Ireland assumed for the seventh time the presidency of the European Union. While a much diminished role with the advent of a permanent president of the European Council, the role still plays a significant role in helping set overall direction in both regulatory affairs and economic matters at European level.
The presidency comes at a critical time in the economic affairs of the country and while holding the seat does not convey any particular advantage when it comes to negotiating on promissory notes or bank re-configuration, it does provide a platform which can be used to re-focus European perspectives on what a small country like Ireland can do within a large economic block. In doing so, it will do Ireland’s case no harm at all, if the political and administrative leaders of the State can demonstrate a renewed commitment to the objectives of a vibrant Europe, something arguably lost doing the worst excesses of the Celtic Tiger.
For that reason it comes as no surprise that the Government has committed itself to a very ambitious programme over the next six months. In a detailed programme the Country is committed to advancing European political and economic development across a very wide range of policies areas. In the mean-time it must also oversee the on-going IMF/ECB/EC programme in Ireland. So just what the Government will be doing is set out in its recently published Programme of the Irish Presidency of the Council of the European Union.

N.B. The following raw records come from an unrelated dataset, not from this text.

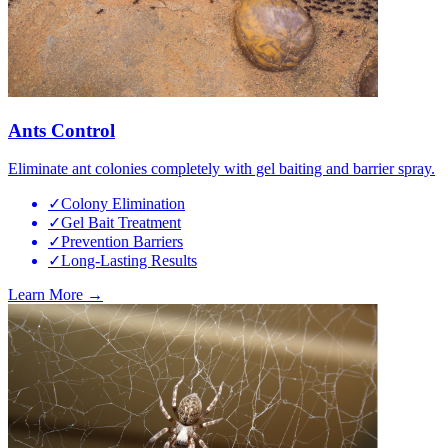
Ants Control
Eliminate ant colonies completely with gel baiting and barrier spray.
✓
Colony Elimination
✓
Gel Bait Treatment
✓
Prevention Barriers
✓
Long-Lasting Results
Learn More →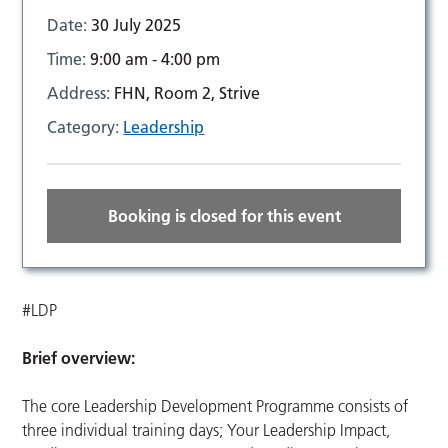
Date:
30 July 2025
Time:
9:00 am - 4:00 pm
Address:
FHN, Room 2, Strive
Category:
Leadership
Booking is closed for this event
#LDP
Brief overview:
The core Leadership Development Programme consists of
three individual training days; Your Leadership Impact,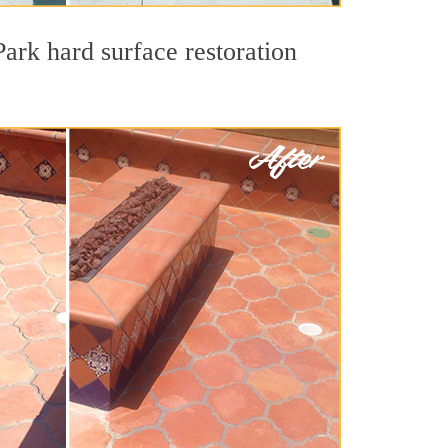
ark hard surface restoration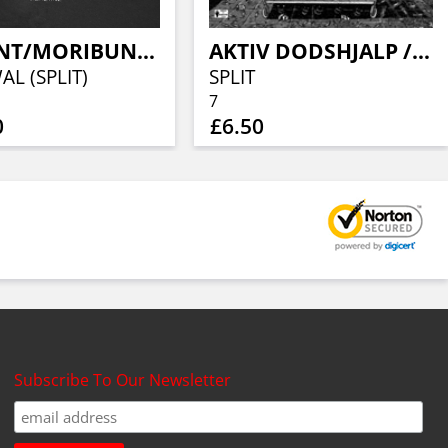
EXILENT/MORIBUND SCUM
AKTIV DODSHJALP / PASSIV DODSHJALP
L (SPLIT)
SPLIT
7
0
£6.50
Subscribe To Our Newsletter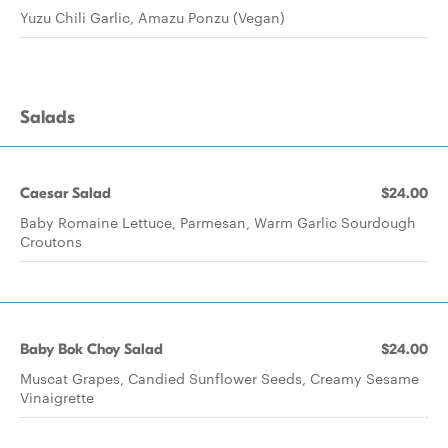
Yuzu Chili Garlic, Amazu Ponzu (Vegan)
Salads
Caesar Salad
$24.00
Baby Romaine Lettuce, Parmesan, Warm Garlic Sourdough
Croutons
Baby Bok Choy Salad
$24.00
Muscat Grapes, Candied Sunflower Seeds, Creamy Sesame
Vinaigrette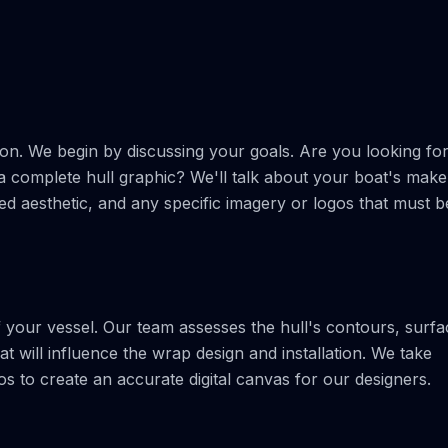
ion. We begin by discussing your goals. Are you looking fo
 a complete hull graphic? We'll talk about your boat's make
ed aesthetic, and any specific imagery or logos that must b
 your vessel. Our team assesses the hull's contours, surfa
t will influence the wrap design and installation. We take
 to create an accurate digital canvas for our designers.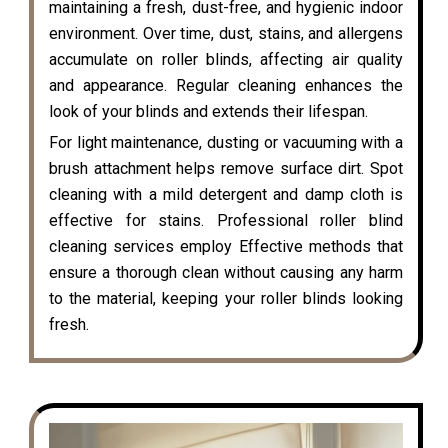
maintaining a fresh, dust-free, and hygienic indoor
environment. Over time, dust, stains, and allergens
accumulate on roller blinds, affecting air quality
and appearance. Regular cleaning enhances the
look of your blinds and extends their lifespan.
For light maintenance, dusting or vacuuming with a
brush attachment helps remove surface dirt. Spot
cleaning with a mild detergent and damp cloth is
effective for stains. Professional roller blind
cleaning services employ Effective methods that
ensure a thorough clean without causing any harm
to the material, keeping your roller blinds looking
fresh.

The Programme focuses on the critical need to underpin the on-going stabilisation of Europe’s economy whilst also seeking to shift attention across all European Governments towards addressing the severe social challenges resulting from the Global Financial Crisis. There is little point in bringing stability to an European Union if the evils of long term unemployment cannot be resolved.
Thus the Government on top of the on-going legislative and policy programme will be trying to bring new initiatives to tackle the high levels of unemployment across the Union, something that urgently requires resolution. Youth unemployment is a particular concern for all countries including those with relatively successful economies.
The Government is committed to working towards a policy equipping the Union for a single market of the future. It is seeking a new policy platform on which a digital single market can develop. In addition, it is seeking to close out negotiations on the Unions multi-annual budgets, taking the members to 2020 with a programme which will priorities the Union’s global role in research and development, advanced manufacturing and food production as well as more streamlined employment market conditions which will be underpinned by greater social cohesion.
In addition, the Government, working alongside the institutions of Europe, the Councils of Ministers, the Parliament and, critically a renewed Commission, is pushing for agreement on the 7th Environment Action Programme. Successive action programmes on the environment (which date back to Ireland’s entry into the then common market in 1973) have played the major role in shaping environmental regulation across Europe and have been central to the protection of Europe’s environment.
In supporting a sustainable Europe the Government has highlighted specific areas promoting greater sustainability including the development of a much needed integrated marine policy, development aid, energy taxation, Horizon 2020, Trans-European Networks and reforms in agriculture and fisheries. Each of these areas will impact directly on the citizens of Europe so it is no coincidence that also a key feature of the programme is the roll out of the European Year of the Citizen.
One of the critical deficits in the institutions has been the capacity to interact, notwithstanding a long-term political commitment to do so, with an increasingly sceptical citizenry. No wonder that there are on-going pressures in some countries to re-configure their relationship with the Union, something that will not suit an Irish long-term renewal of both social and economic conditions.
The recent awarding of the Nobel Prize for Peace to the Union surprised many commentators, particularly in light of the on-going economic difficulties in the Unions economic affairs. Nonetheless, the leading role which both the Union and its members play across the globe is central to creating the conditions necessary to eliminate extreme poverty, social instability and abuse of so many communities across the international arena.
Ireland has, notwithstanding its small size, led the international community in developing anti-famine and hunger policies which, given its military neutrality, has positioned it as a “go between” in international affairs. This role will be important as negotiations continue under Irish leadership with a renewed American leadership and a more vocal India, China and Brazil, South Africa and Russia.
Trade Agreements, so central to world economic stabilization will need to be closed out with all the major players globally. Such agreements will be important to a country which is more open to international trade than most but critically these will have the potential of lifting many millions out of poverty and will open up the possibility of more sustainable development across the globe, long a priority of the European Union.
The Presidency will challenge the Irish Government and central civil service to bring over the line some truly controversial decisions which will impact on all the Member States as well as the wider Globe. No wonder then that the Taoiseach and others have been the target of so many international institutions, world leaders and others seeking to influence decisions which will long live after the last of the Dublin Castle meetings.
This may well be the last time that Ireland will play such a pivotal role on decisions which will impact people from across the globe. Hopefully it will be remembered as a time when Ireland regained the high regard that was so wasted during the era of the Celtic Tiger.